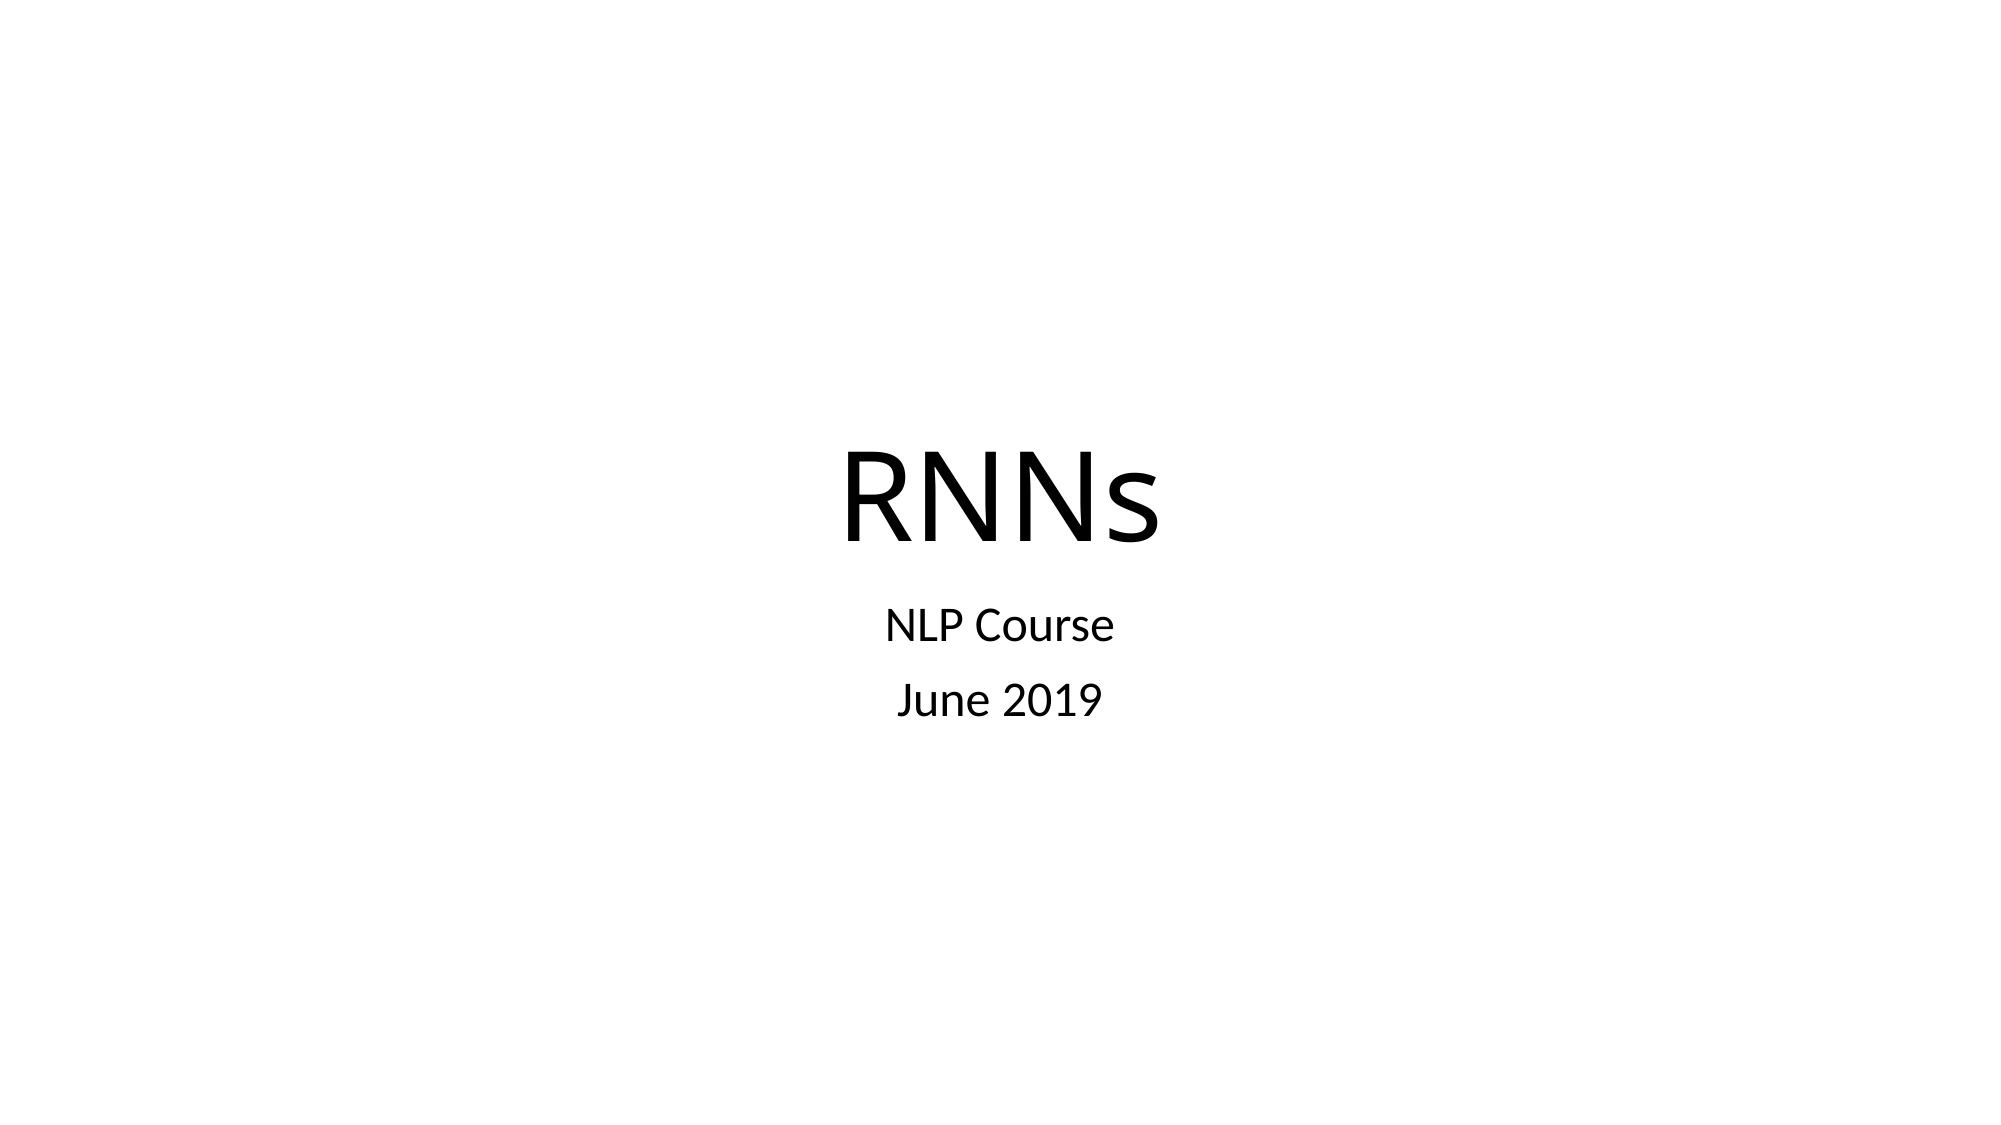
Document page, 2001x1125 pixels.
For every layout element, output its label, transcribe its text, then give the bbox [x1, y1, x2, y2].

title RNNs [249, 184, 1750, 576]
subtitle NLP Course June 2019 [249, 590, 1750, 863]
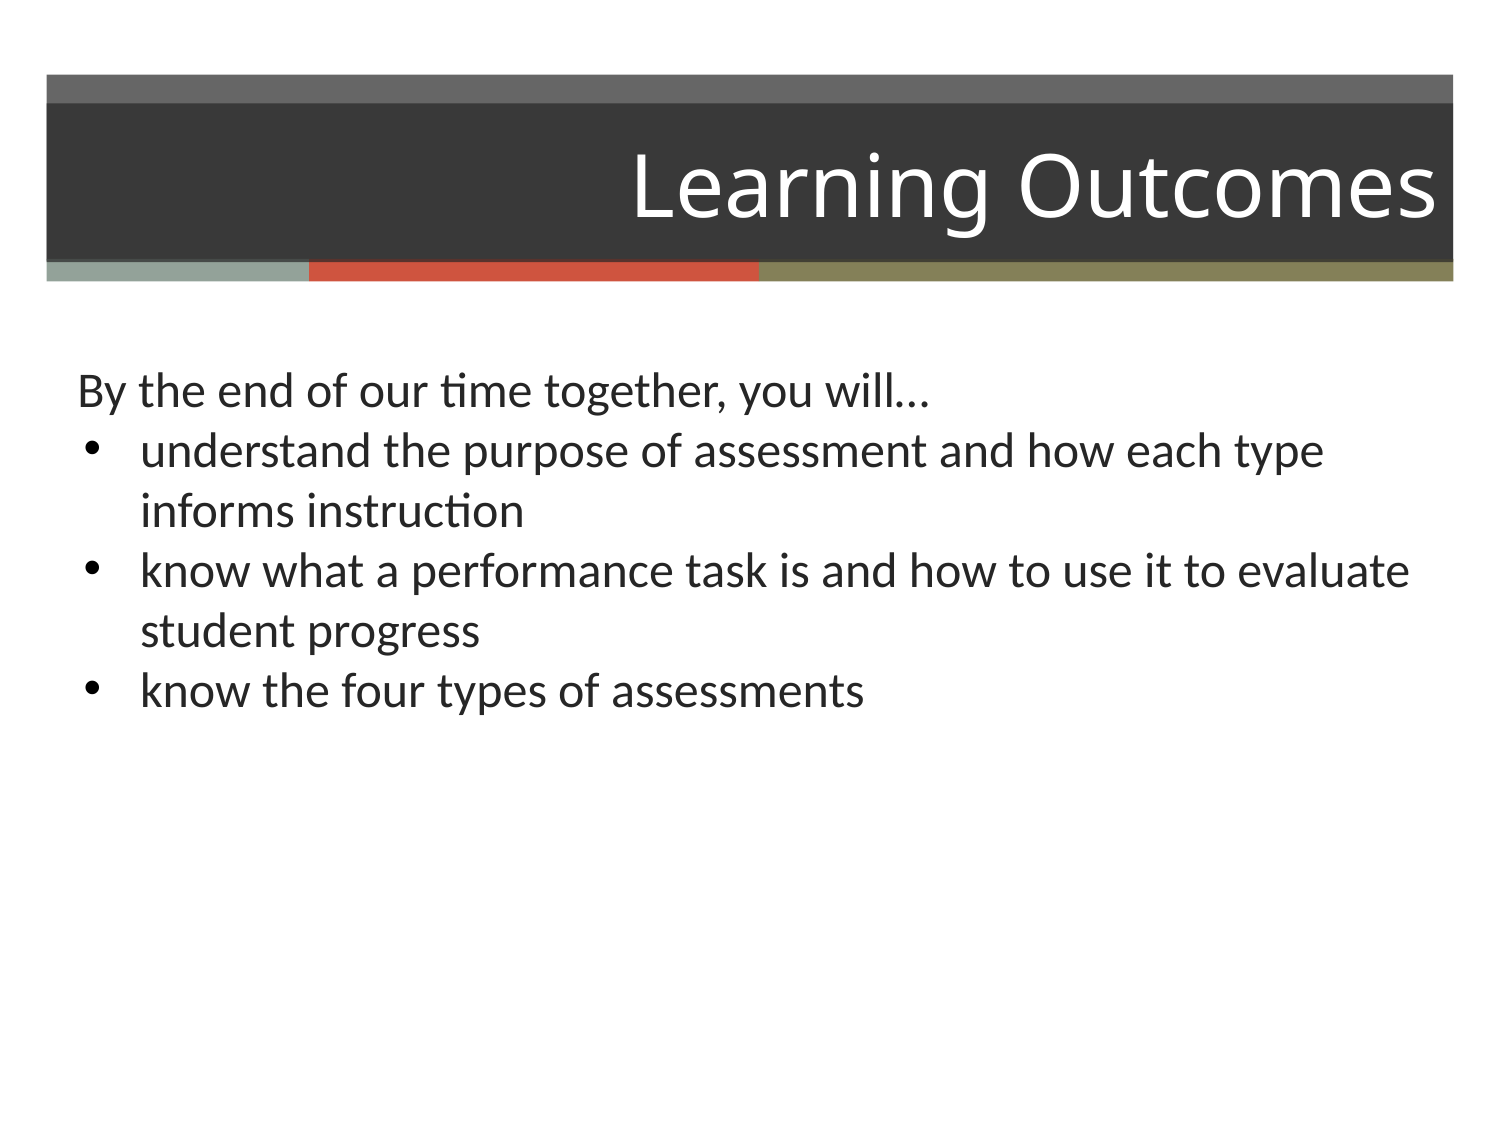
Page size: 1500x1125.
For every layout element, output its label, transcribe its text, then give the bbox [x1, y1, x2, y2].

title Learning Outcomes [46, 103, 1454, 263]
list By the end of our time together, you will… understand the purpose of assessment and how each type informs instruction know what a performance task is and how to use it to evaluate student progress know the four types of assessments [62, 350, 1454, 1005]
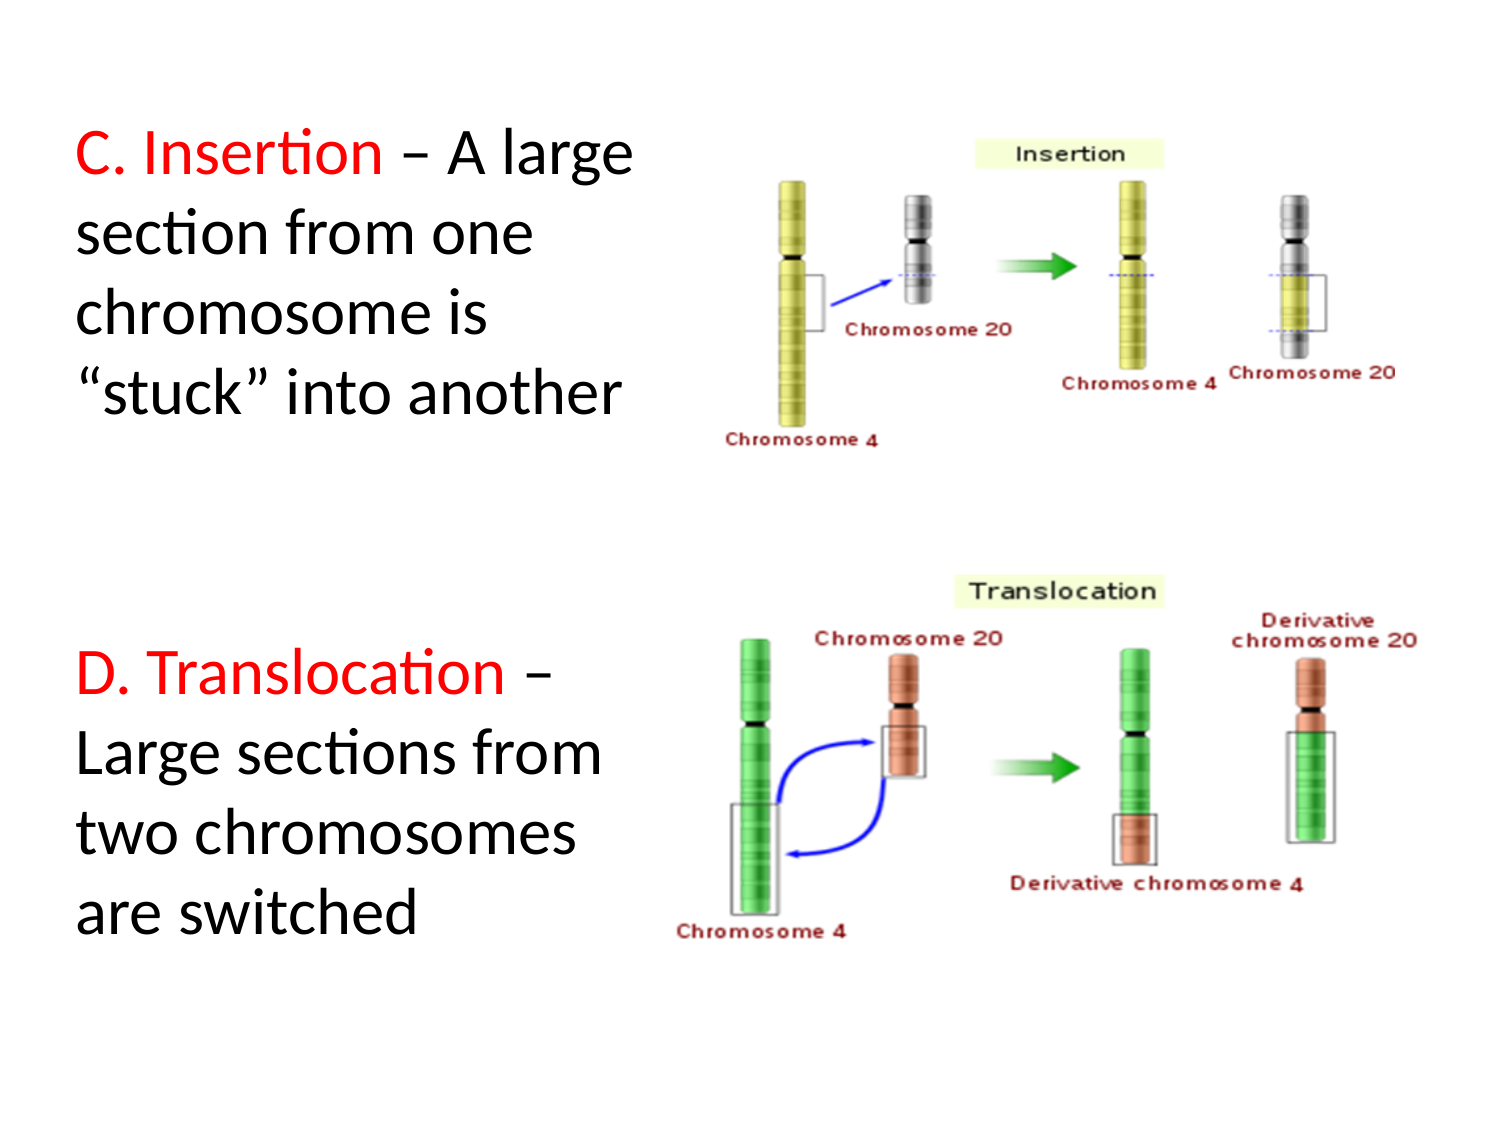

> **Exercise aim**
The reply should repeat the listing above exactly and contain no pictures.

> **Solution to the problem**
Document page, 2001x1125 pixels.
For every layout element, output its label, transcribe its text, then give the bbox [x1, y1, x2, y2].

title RNNs [249, 184, 1750, 576]
subtitle NLP Course June 2019 [249, 590, 1750, 863]
Page size: 1500x1125.
For every layout element, output its label, transcribe its text, then give the bbox [x1, y1, x2, y2].

title Learning Outcomes [46, 103, 1454, 263]
list By the end of our time together, you will… understand the purpose of assessment and how each type informs instruction know what a performance task is and how to use it to evaluate student progress know the four types of assessments [62, 350, 1454, 1005]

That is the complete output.